» **ENTRIES SUPPLIED**:
+++

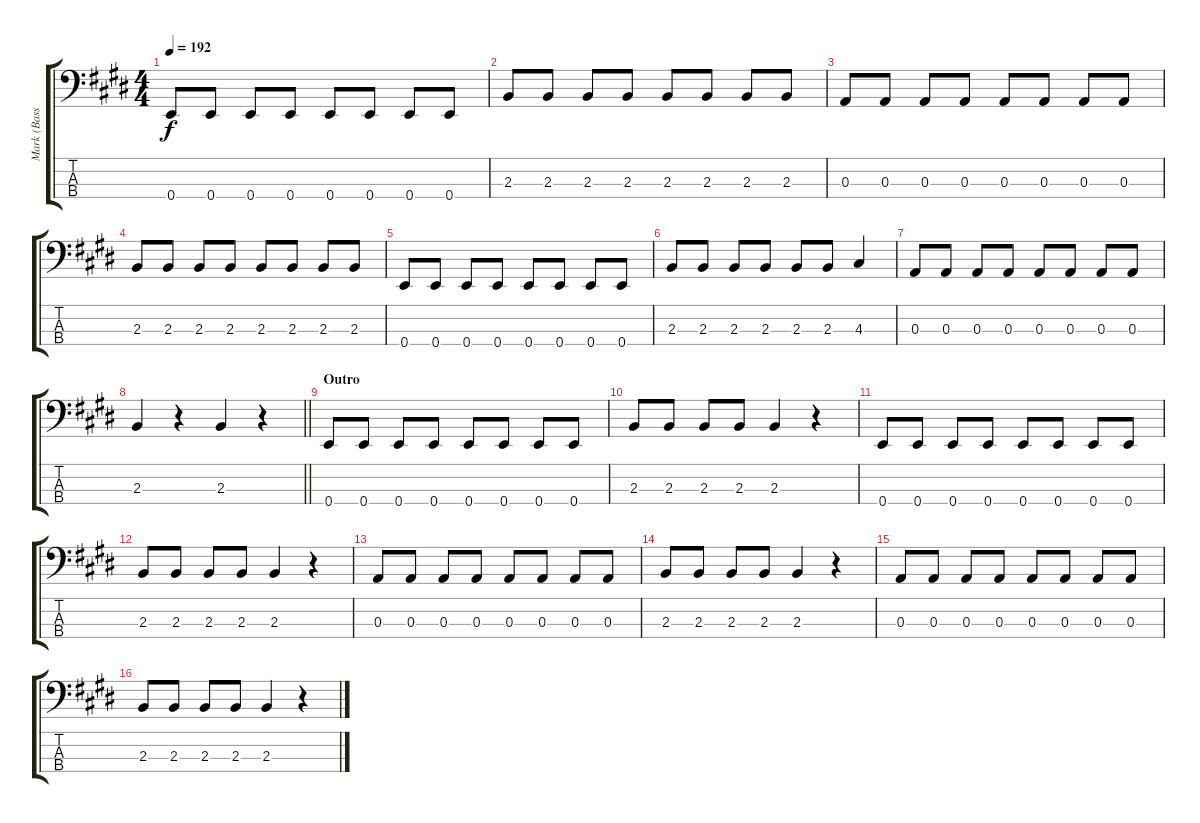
\track ("Mark (Bass)" "Mark (Bass") {instrument electricbasspick}
\staff {score tabs}
\tuning (G2 D2 A1 E1) {hide}
\ts (4 4)
\tempo 192
\clef f4
\ks e
0.4.8{dy f} 0.4.8 0.4.8 0.4.8 0.4.8 0.4.8 0.4.8 0.4.8 |
2.3.8 2.3.8 2.3.8 2.3.8 2.3.8 2.3.8 2.3.8 2.3.8 |
0.3.8 0.3.8 0.3.8 0.3.8 0.3.8 0.3.8 0.3.8 0.3.8 |
2.3.8 2.3.8 2.3.8 2.3.8 2.3.8 2.3.8 2.3.8 2.3.8 |
0.4.8 0.4.8 0.4.8 0.4.8 0.4.8 0.4.8 0.4.8 0.4.8 |
2.3.8 2.3.8 2.3.8 2.3.8 2.3.8 2.3.8 4.3.4 |
0.3.8 0.3.8 0.3.8 0.3.8 0.3.8 0.3.8 0.3.8 0.3.8 |
\barLineRight lightlight
2.3.4 r.4 2.3.4 r.4 |
\section ("" "Outro")
0.4.8 0.4.8 0.4.8 0.4.8 0.4.8 0.4.8 0.4.8 0.4.8 |
2.3.8 2.3.8 2.3.8 2.3.8 2.3.4 r.4 |
0.4.8 0.4.8 0.4.8 0.4.8 0.4.8 0.4.8 0.4.8 0.4.8 |
2.3.8 2.3.8 2.3.8 2.3.8 2.3.4 r.4 |
0.3.8 0.3.8 0.3.8 0.3.8 0.3.8 0.3.8 0.3.8 0.3.8 |
2.3.8 2.3.8 2.3.8 2.3.8 2.3.4 r.4 |
0.3.8 0.3.8 0.3.8 0.3.8 0.3.8 0.3.8 0.3.8 0.3.8 |
2.3.8 2.3.8 2.3.8 2.3.8 2.3.4 r.4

+++

Copy every line of the material above character for character, leaving out the pictures.

» **EXERCISE SOLUTION**:
\track ("Mark (Bass)" "Mark (Bass") {instrument electricbasspick}
\staff {score tabs}
\tuning (G2 D2 A1 E1) {hide}
\ts (4 4)
\tempo 192
\clef f4
\ks e
0.4.8{dy f} 0.4.8 0.4.8 0.4.8 0.4.8 0.4.8 0.4.8 0.4.8 |
2.3.8 2.3.8 2.3.8 2.3.8 2.3.8 2.3.8 2.3.8 2.3.8 |
0.3.8 0.3.8 0.3.8 0.3.8 0.3.8 0.3.8 0.3.8 0.3.8 |
2.3.8 2.3.8 2.3.8 2.3.8 2.3.8 2.3.8 2.3.8 2.3.8 |
0.4.8 0.4.8 0.4.8 0.4.8 0.4.8 0.4.8 0.4.8 0.4.8 |
2.3.8 2.3.8 2.3.8 2.3.8 2.3.8 2.3.8 4.3.4 |
0.3.8 0.3.8 0.3.8 0.3.8 0.3.8 0.3.8 0.3.8 0.3.8 |
\barLineRight lightlight
2.3.4 r.4 2.3.4 r.4 |
\section ("" "Outro")
0.4.8 0.4.8 0.4.8 0.4.8 0.4.8 0.4.8 0.4.8 0.4.8 |
2.3.8 2.3.8 2.3.8 2.3.8 2.3.4 r.4 |
0.4.8 0.4.8 0.4.8 0.4.8 0.4.8 0.4.8 0.4.8 0.4.8 |
2.3.8 2.3.8 2.3.8 2.3.8 2.3.4 r.4 |
0.3.8 0.3.8 0.3.8 0.3.8 0.3.8 0.3.8 0.3.8 0.3.8 |
2.3.8 2.3.8 2.3.8 2.3.8 2.3.4 r.4 |
0.3.8 0.3.8 0.3.8 0.3.8 0.3.8 0.3.8 0.3.8 0.3.8 |
2.3.8 2.3.8 2.3.8 2.3.8 2.3.4 r.4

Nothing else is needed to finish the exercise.